Exercise objective
Would you please output only the lines from the one containing "text [150, 1443, 1090, 1596]" through the end of the entries below, exactly as written?
= = = =
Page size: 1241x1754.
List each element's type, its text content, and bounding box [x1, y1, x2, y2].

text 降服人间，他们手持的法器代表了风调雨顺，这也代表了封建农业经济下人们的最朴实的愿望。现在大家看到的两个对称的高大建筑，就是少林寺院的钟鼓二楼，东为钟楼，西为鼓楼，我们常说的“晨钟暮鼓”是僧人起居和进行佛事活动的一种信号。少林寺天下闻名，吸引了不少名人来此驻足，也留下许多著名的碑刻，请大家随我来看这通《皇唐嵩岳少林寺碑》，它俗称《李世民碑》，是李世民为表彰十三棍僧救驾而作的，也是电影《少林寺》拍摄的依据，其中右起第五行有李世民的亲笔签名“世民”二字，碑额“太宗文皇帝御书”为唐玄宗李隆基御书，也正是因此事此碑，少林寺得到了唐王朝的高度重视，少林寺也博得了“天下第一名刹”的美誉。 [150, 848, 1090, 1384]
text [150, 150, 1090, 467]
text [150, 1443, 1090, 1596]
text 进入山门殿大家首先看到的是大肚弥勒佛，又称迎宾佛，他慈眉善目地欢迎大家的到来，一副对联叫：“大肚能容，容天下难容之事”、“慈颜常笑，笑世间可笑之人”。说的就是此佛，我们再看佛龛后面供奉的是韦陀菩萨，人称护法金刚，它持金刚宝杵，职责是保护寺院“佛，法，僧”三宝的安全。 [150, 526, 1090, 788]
= = = =
Exercise response
text [150, 1443, 1090, 1596]
text 进入山门殿大家首先看到的是大肚弥勒佛，又称迎宾佛，他慈眉善目地欢迎大家的到来，一副对联叫：“大肚能容，容天下难容之事”、“慈颜常笑，笑世间可笑之人”。说的就是此佛，我们再看佛龛后面供奉的是韦陀菩萨，人称护法金刚，它持金刚宝杵，职责是保护寺院“佛，法，僧”三宝的安全。 [150, 526, 1090, 788]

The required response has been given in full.